Por sua vez, Rui Tavares, deputado do Livre na Assembleia da República e vereador na Câmara Municipal de Lisboa, apelou, em dois ‘tweets’, que o “fim da impunidade, fim ao encobrimento e fim aos abusos” sejam uma “missão”.
Para o partido Pessoas–Animais–Natureza (PAN), numa série de publicações na rede social Twitter da deputada única Inês Sousa Real, foi feito um apelo a que “a Igreja, a sociedade e o Estado não deixem cair este tema no esquecimento” e que “não haja tolerância com os abusadores”.

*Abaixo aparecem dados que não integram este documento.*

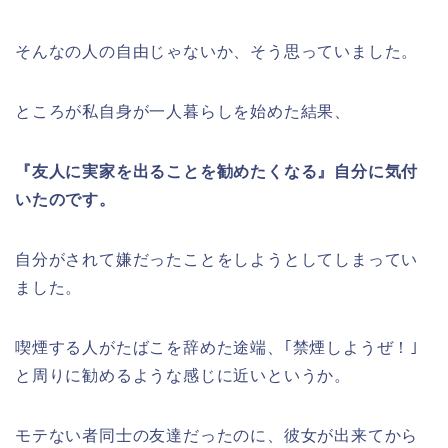
そんなの人の自由じゃないか、そう思っていました。
ところが私自身が一人暮らしを始めた結果、
『友人に実家を出ることを勧めたくなる』自分に気付
いたのです。
自分がされて嫌だったことをしようとしてしまってい
ました。
喫煙する人がたばこを辞めた途端、｢禁煙しようぜ！｣
と周りに勧めるような感じに近いというか。
モテない者同士の友達だったのに、彼女が出来てから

O Bloco de Esquerda, pela voz do deputado José Manuel Pureza, recorreu ao número de casos e vítimas para destacar que “se fosse uma já era demais”. “Se eu tivesse que pôr um título a isto usaria uma expressão da Doutrina Social da Igreja: ‘estrutura de pecado'”, apontou no Facebook.
De recordar que a Comissão Independente para o Estudo dos Abusos Sexuais de Crianças na Igreja Católica revelou, esta segunda-feira, que recebeu 512 testemunhos validados relativos a 4.815 vítimas desde que iniciou funções em janeiro de 2022 e enviou para o Ministério Público 25 casos de entre os 512 testemunhos validados recebidos ao longo do ano, anunciou o coordenador Pedro Strecht.
O pico de casos terá ocorrido entre 1960 e 1990, com 25% destes reportados desde 1991. Cerca de 77% dos agressores são padres, que abusavam uma maioria de vítimas do sexo masculino, com uma média 11,2 anos de idade.